Jacen's Blog

IT Pro Tip - Viewing Outlook Rules Using Powershell

April 23, 2025

With people continuing to insist on using poor and easily guessable passwords, hacked emails are something I deal with occasionally.

Of all cybersecurity incidents, hacked emails are some of the easiest to remediate. Once you've kicked the attacker out by forcing a global sign-out and resetting their password, then informed any affected recipients about the hack, you're done, right?

Wrong. There's a step I've seen even experienced IT techs forget about. Inevitably, you'll receive another call from the user informing you that they aren't receiving emails anymore. Let's take a look at how to troubleshoot that.

The reason

When an attacker compromises a mailbox, their goal is to stay undetected as long as possible. Sending out spam creates bounceback messages from inaccessible recipients as well as replies from savvy users asking about the spam. To stay undetected, these responses need to be moved someplace where they won't be seen by the victim.

The most common way this is handled is by creating an Outlook rule to redirect all email to a folder that the victim is unlikely to find. One common target is the "RSS Feeds" folder. That means part of the remediation will need to be finding and removing this rule. This also means that you generally have a pretty good indicator of compromise, as the existence of this rule is a sign that the mailbox has likely been hacked.

In my experience, this rule isn't always visible in Outlook. So, then, how do you find and remove this rule reliably?

I've got the PowerShell

Microsoft provides PowerShell access to Exchange Online instances to allow for advanced management of the tenant. Microsoft's PowerShell documentation is normally pretty good, and this is no exception, but for people who are afraid of reading, here's a breakdown of how to connect to it.

First thing first, you'll need to install the module that has the commands (or cmdlets as PowerShell calls them) that you'll need. Open a PowerShell window as administrator, go to the download page, and grab the installation command that's on the page to get the latest version.

Install-Module -Name ExchangeOnlineManagement -RequiredVersion <version>

Close and reopen your PowerShell window to load your newly installed module. If you're feeling paranoid, you can explicitly load the module into your PowerShell session.

Import-Module ExchangeOnlineManagement

Now, you need to connect to your Exchange instance. Microsoft once again provides full documentation, but to get started, you can just use this.
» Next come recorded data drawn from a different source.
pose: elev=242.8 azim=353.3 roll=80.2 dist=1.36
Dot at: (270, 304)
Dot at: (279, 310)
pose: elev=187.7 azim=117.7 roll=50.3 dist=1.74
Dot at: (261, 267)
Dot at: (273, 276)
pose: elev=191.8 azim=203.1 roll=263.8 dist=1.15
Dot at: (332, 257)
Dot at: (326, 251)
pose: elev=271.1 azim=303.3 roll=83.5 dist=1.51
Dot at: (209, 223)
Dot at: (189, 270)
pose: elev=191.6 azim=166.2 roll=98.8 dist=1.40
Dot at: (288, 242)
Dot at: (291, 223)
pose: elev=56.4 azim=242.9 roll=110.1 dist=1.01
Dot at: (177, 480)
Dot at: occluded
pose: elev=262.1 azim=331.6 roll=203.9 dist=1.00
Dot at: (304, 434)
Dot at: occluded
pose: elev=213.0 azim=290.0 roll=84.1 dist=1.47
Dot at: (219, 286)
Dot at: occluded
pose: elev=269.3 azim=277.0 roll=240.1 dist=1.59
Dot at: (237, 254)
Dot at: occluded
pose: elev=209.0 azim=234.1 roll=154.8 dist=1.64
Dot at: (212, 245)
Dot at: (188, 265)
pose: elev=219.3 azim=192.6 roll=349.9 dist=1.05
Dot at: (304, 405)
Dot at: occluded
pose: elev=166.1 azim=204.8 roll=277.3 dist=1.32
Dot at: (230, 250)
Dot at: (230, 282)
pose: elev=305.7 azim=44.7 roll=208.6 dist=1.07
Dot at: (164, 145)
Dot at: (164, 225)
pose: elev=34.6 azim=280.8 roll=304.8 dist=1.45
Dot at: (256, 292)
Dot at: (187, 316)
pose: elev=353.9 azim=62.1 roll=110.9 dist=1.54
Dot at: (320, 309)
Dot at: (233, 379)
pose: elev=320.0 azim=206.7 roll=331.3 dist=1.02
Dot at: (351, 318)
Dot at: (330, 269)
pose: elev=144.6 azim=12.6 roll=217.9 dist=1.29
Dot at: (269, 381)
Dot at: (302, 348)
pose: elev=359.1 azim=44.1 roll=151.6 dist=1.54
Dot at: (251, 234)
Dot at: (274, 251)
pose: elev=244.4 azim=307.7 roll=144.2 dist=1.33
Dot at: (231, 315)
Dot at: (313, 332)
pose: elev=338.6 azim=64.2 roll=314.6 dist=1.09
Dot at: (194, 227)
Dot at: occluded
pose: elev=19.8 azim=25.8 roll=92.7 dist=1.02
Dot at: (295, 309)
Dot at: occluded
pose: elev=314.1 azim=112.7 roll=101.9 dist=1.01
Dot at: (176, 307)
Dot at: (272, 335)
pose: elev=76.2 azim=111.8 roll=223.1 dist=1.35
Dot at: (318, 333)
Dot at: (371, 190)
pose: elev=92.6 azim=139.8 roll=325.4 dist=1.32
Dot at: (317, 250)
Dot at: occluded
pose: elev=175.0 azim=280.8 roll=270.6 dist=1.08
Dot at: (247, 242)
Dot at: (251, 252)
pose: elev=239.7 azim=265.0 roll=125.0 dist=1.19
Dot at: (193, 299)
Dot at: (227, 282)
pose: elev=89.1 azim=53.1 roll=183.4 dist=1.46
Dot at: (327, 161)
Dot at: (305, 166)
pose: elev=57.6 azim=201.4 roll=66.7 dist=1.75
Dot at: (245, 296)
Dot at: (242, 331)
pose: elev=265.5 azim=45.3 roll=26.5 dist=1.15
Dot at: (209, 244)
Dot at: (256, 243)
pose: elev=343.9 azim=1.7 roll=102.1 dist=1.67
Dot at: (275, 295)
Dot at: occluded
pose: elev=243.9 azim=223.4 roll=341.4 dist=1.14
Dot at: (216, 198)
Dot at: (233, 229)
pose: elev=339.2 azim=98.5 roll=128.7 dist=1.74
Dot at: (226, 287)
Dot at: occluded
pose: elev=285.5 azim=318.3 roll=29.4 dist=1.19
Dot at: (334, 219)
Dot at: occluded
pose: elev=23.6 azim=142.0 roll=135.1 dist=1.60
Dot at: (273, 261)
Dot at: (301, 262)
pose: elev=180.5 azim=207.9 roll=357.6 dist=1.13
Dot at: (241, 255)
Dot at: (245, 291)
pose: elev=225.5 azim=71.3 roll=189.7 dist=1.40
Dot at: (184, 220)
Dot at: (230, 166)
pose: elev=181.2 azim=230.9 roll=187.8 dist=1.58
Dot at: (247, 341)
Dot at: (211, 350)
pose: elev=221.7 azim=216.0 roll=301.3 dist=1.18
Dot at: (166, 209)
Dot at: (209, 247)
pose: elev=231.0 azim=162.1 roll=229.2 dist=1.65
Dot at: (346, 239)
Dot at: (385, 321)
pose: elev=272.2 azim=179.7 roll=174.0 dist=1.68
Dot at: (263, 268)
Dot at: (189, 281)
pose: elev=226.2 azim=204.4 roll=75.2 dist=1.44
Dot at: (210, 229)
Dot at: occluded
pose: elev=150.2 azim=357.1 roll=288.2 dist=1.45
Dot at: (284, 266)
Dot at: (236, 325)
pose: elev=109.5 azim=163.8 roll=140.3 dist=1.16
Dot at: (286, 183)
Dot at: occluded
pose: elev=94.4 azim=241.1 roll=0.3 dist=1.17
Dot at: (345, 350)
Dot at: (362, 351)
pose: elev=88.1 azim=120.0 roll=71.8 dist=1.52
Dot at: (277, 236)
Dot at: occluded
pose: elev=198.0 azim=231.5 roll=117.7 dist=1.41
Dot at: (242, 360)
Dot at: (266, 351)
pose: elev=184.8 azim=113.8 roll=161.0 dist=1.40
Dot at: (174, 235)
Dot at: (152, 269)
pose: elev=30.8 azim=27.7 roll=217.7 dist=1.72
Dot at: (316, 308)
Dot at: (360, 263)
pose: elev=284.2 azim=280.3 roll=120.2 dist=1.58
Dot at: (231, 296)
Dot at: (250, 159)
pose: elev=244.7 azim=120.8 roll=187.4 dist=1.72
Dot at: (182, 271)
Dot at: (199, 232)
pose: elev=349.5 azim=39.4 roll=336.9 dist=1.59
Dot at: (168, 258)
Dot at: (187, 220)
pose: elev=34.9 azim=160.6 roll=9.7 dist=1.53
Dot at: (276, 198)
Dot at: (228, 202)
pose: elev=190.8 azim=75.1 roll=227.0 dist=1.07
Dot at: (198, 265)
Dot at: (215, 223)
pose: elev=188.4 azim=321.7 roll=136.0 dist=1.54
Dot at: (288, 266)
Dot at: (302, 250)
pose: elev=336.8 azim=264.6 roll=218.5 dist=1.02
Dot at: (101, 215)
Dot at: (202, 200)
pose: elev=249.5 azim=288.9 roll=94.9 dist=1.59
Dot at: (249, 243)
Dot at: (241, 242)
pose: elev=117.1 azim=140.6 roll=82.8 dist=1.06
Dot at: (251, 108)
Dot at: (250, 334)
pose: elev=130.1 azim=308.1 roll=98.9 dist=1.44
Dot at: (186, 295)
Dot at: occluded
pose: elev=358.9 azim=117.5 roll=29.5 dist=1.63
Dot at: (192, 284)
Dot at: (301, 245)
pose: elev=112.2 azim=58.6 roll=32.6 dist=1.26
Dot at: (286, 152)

Connect-ExchangeOnline -UserPrincipalName <global admin username>

If you're a Microsoft partner and manage multiple Microsoft 365 tenants, in theory you should be able to use the -DelegatedOrganization option to allow you to access them from your own account. I, however, had issues getting that to work. While you could just use global admin credentials directly, I don't like having multiple Microsoft accounts logged into my computer, even temporarily, as Microsoft struggles with remembering which one should be the primary one.

Fortunately, I found something of a workaround. It will require you to install and use PowerShell 7 if you haven't already. Once you've done that, run this command.

Connect-ExchangeOnline -Device

You should get a code and a prompt to go to https://microsoft.com/devicelogin on another device. You can, instead, open that link in a private/incognito window. Enter the code and sign in with your global admin credentials. You should now be connected to Exchange Online PowerShell.

One cmdlet to rule them all

Now that you're connected to Exchange Online, you can start hunting for that rogue rule. You can do this with the Get-InboxRule cmdlet.

Get-InboxRule -Mailbox <target address>

This will give you a nice table with all of the Outlook rules that the user has configured. A lot of these rules are named with dots ("." or ".." or the like), so they're normally very obvious.

The output of the "Get-InboxRule" cmdlet

Once you've found the rule, you can get some more information about it by piping it to Format-List (or fl for short).

Get-InboxRule -Mailbox <target address> -Identity "<rule identity>" | fl

You'll get a lot of output, but the description is the main thing you're looking for.

The description of an Outlook rule built to delete all incoming messages

This rule seems to be pretty suspect, so we'll go ahead and just disable it.

Disable-InboxRule -Mailbox <target address> -Identity "<rule identity>"

Once you're sure the rule can be deleted, you can do that from PowerShell as well.

Remove-InboxRule -Mailbox <target address> -Identity "<rule identity>"

With that done, email should be flowing to the user again.

Conclusion

In the aftermath of a hacked mailbox, checking for malicious rules is an important step, both for understanding the extent of the compromise and for remediating it. I see this step forgotten a lot, so make sure you remember to do it. Hopefully, these commands help make the process a little easier for you.